Why Do I Hate My Body?
Because I think I should. Because I’m punishing myself for not being good enough, for not being hot, for not being thin.
By Jamie Varon
Why do I hate my body?
I don’t get it. I don’t understand why I hate my reflection. I don’t understand how I can be so many things, so many brilliant things, but that sometimes it feels like the only thing that matters about me is how I look in a fucking crop top. I don’t get it.
I guess, intellectually, I understand it. Media. Beauty standards. Magazines. Advertising. Greed. Hollywood. Photoshop. It all makes sense in my head. I see it. I get it. I understand how that kind of shit can just sneak its way into my brain and start camping out in there, dictating my thoughts and behavior like it owns the place. I see that.
Like, intellectually and logically and rationally, I understand how I can get to the place of viewing my body in a very negative light, considering the kind of nonsense I am unaware of digesting on a daily basis. That being said, I’m conscious. I don’t just consume without thinking. I don’t buy magazines. I watch the shows I like on Hulu and that’s it. I’m not bombarding myself with all these unrealistic images of women.
And yet.
Even with that, even with a conscious effort to not be exposed to the kinds of shit which sneaks its way into my brain, I still hate my body. I still go to sleep with exercise plans in my head. I still see eating bread as the ultimate sin. I still avoid my own reflection. I still hide away parts of me I don’t deem as acceptable. I still flip past pictures of beautiful women on Instagram and automatically assume their lives are better, that they are better. I still look at myself through a critical, harsh lens. I still have this tiny lingering belief that my shinier, happier life happens the moment I fit into a size 4.
I’m accomplished. I’m successful in many ways. I’m intelligent. I’m ambitious. I’m kind and compassionate and thoughtful and passionate about helping when I can for who I can. I’m genuine. I’m trustworthy and I’m honest and I think most people would have a pretty high opinion of me (humble brag!).

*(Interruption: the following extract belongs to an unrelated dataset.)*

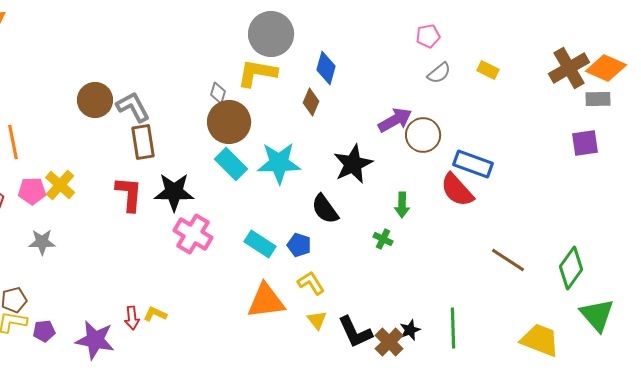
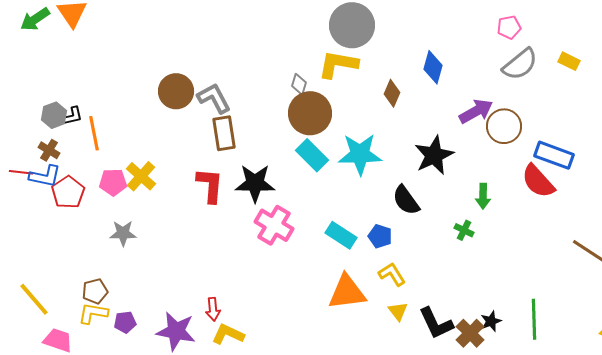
blue diamond: (326, 68) -> (433, 67), moved
gray semicircle: (439, 73) -> (520, 64), size x1.5
yellow L-shape: (155, 314) -> (228, 334), moved, size x1.4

I’m a self-taught successful graphic designer. I write full-time as a career. I designed and created an iPhone app. I’ve been featured in Fortune magazine. I’ve been interviewed by CNN. I’ve written and published two books with Thought Catalog.
But I am not skinny. I am not hot.
How the latter two characterizations completely overshadow my many former achievements and virtues, I will never know. I will never quite understand why being a woman and being beautiful and thin deserves more recognition than anything else that I could possibly do in my life. I will never understand female admiration that is doled out simply because of the way a woman looks. I will never understand why talent, fortitude, perseverance, intellect, compassion are less virtuous than being hot.
Hot.
To be hot is to be everything. To be hot is to be afforded the luxury of having not be anything else. Female hotness is the ultimate aspiration. And. I. hate. it. Maybe I would hate it less if I were hot, if I was profiting off the system, the game. But, you know, I think I could be hot. I could devote my life to being hot. There are means. There are ways.
Maybe this is a rebellious stance to take, but fuck off, I don’t want to be hot. I don’t want to spend my life trying to be acceptable enough. Good enough. Good enough is the prison women are kept in. I think, if I can be good enough, passable, enough of something, then I will be fine. I will be okay. I don’t consistently aspire to be brilliant or great or accomplished. I aspire to good enough, as if being good enough affords me much of anything. If I can just look like how I’m supposed to look, then I will be fine. If I color in the lines, follow all the rules, be a good woman, I will be fine.
Good enough is a trap. Being good enough is not good enough. It’s not enough of me! It’s a passing grade, a consolation prize, a participation trophy. And, I want none of those things. I’m not trying to hit the limit of who I am by being good enough. Fuck good enough. I want to go straight past good enough and right into being brilliant. Straight to genius. Straight to innovation, change, growth, potential, passion. Good enough is the meh of life. And, I want none of it.
I don’t want to cave or cower to a pervasive belief that says a woman’s ability to be hot is more valuable than her ability to be fucking literally anything else. What kind of world is this? What kind of disempowering bullshit is this? And, why do I stand for it?
Why do I hate my body? Because I think I should. Because I’m punishing myself for not being good enough, for not being hot, for not being thin. I hate my body because I have nothing or no one else to hate. I hate my body because I am angry and it is an easy thing to focus that anger on. I hate my body because it has defied me, because it isn’t naturally thin, naturally hot. I hate my body because it seems like the thing I should do. It is what I’ve been taught. It is what I know and it is what everyone around me does. I hate my body because I choose to hate it. Because I think hating it will inspire me to change it, which will give me the acceptance—the good enoughness—I think I want. I hate my body because I haven’t decided to feel otherwise. I haven’t decided yet that my body is worth loving, that I don’t need to earn its favor, that it can be anything it wants to be and I will continue to love it. I haven’t yet chosen this.